See, I'll take issue with that cause I generally like your posts and respect your opinions but that statement is everything that's wrong with football today and a product of the microwave, fast food, instant success notion of the new generation. Success isn't a given; it's not a promise - it has to be earned. City are finding it out the hard way - they've come in with more money than any club in history and tried to buy success more blatantly than any club in history; and they're going to fail quite painfully.
The Chavs were the exception to the rule but too many people have taken hold of that exception and claimed it should be our business model; like a dot com approach to football but a shorter life span.
While some won't like the idea we need to be modelling on the mancs - or more correctly Shanks and Paisley - not the short lived success of Chelsea. I'm sure that City will win the league sometime soon but we want something that wins it and continues to be winning or there abouts for the next 30 years.
Like it or not we won't get success in the league in a season; the mancs recognized that and stayed with Ferguson while he got the team sorted the way he wanted and had tweaked/revamped his own thoughts and understanding along the way. They've been reaping the success of that approach for some 20+ years. Blackburn, Leeds, Newcastle, the Chavs - they all went the other approach and where are they now? City have done the same and what have they won over the last 3 years?

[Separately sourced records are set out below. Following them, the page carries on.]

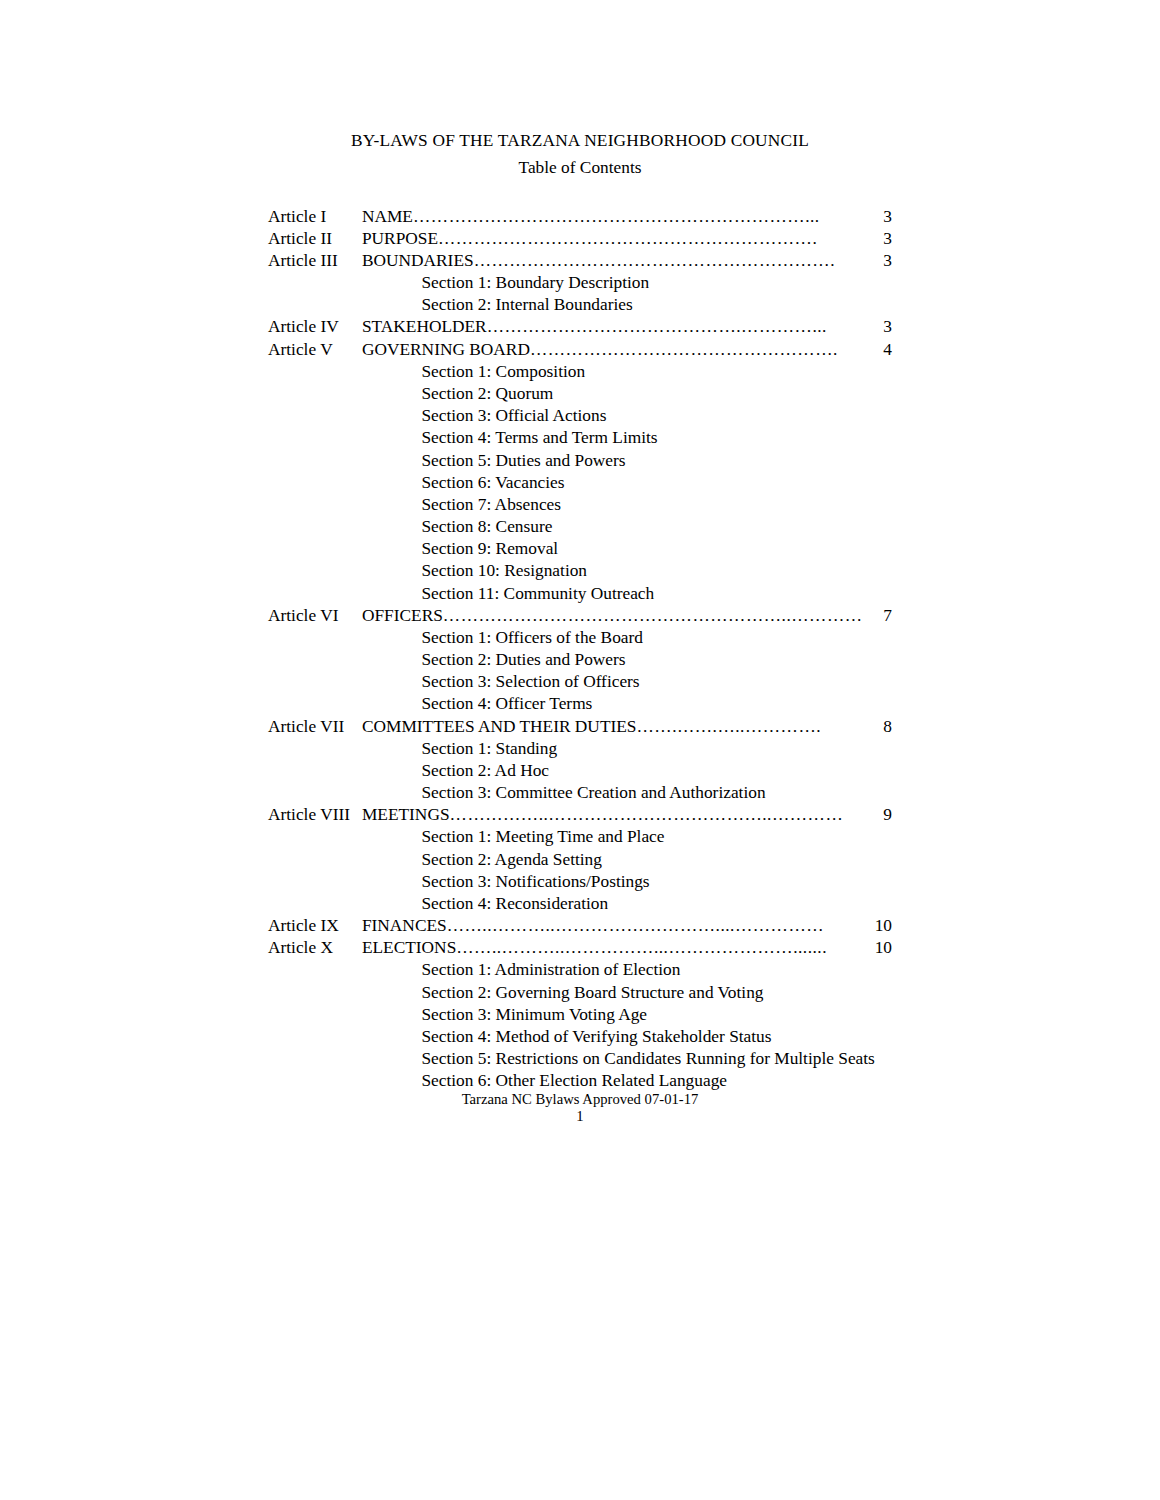BY-LAWS OF THE TARZANA NEIGHBORHOOD COUNCIL
Table of Contents
| Article I | NAME …………………………………………………………... | 3 |
| Article II | PURPOSE ………………………………………………………. | 3 |
| Article III | BOUNDARIES ……………………………………………………. | 3 |
| | Section 1: Boundary Description Section 2: Internal Boundaries |
| Article IV | STAKEHOLDER …………………………………….…………... | 3 |
| Article V | GOVERNING BOARD ……………………………………………. | 4 |
| | Section 1: Composition Section 2: Quorum Section 3: Official Actions Section 4: Terms and Term Limits Section 5: Duties and Powers Section 6: Vacancies Section 7: Absences Section 8: Censure Section 9: Removal Section 10: Resignation Section 11: Community Outreach |
| Article VI | OFFICERS …………………………………………………..………… | 7 |
| | Section 1: Officers of the Board Section 2: Duties and Powers Section 3: Selection of Officers Section 4: Officer Terms |
| Article VII | COMMITTEES AND THEIR DUTIES …….…….…..…………. | 8 |
| | Section 1: Standing Section 2: Ad Hoc Section 3: Committee Creation and Authorization |
| Article VIII | MEETINGS ……………..………………………………..………… | 9 |
| | Section 1: Meeting Time and Place Section 2: Agenda Setting Section 3: Notifications/Postings Section 4: Reconsideration |
| Article IX | FINANCES ……..………..………………………....…………… | 10 |
| Article X | ELECTIONS ……..………..……………...…………………....... | 10 |
| | Section 1: Administration of Election Section 2: Governing Board Structure and Voting Section 3: Minimum Voting Age Section 4: Method of Verifying Stakeholder Status Section 5: Restrictions on Candidates Running for Multiple Seats Section 6: Other Election Related Language |
Tarzana NC Bylaws Approved 07-01-17 1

That doesn't mean that you stick with whoever happens to be in the job. We don't blindly wait for success on the basis that enough time will deliver it like some kind of macro-evolution theory which doesn't work in nature and won't work in football. But it does mean you look at a managers history, realize they've done it before and give them a chance to set up the model they want and tweak/revamp it along the way. The approach promoted here would have seen Shanks, Ferguson or Capello gone within two years and it'll see every other manager we ever hire gone in the same fashion.
We all knew (I hope) that Kenny was going to have to learn a little on the way; he's been out for too long to just walk back in with success in his pocket. He needs to find his feet and that takes time; needs to evaluate the model and, more importantly, the manner in which he wants to put that in place. He's got things he has to learn but he's also got a footballing foundation second to none and that makes him more than worthy of the patience some on here are demanding.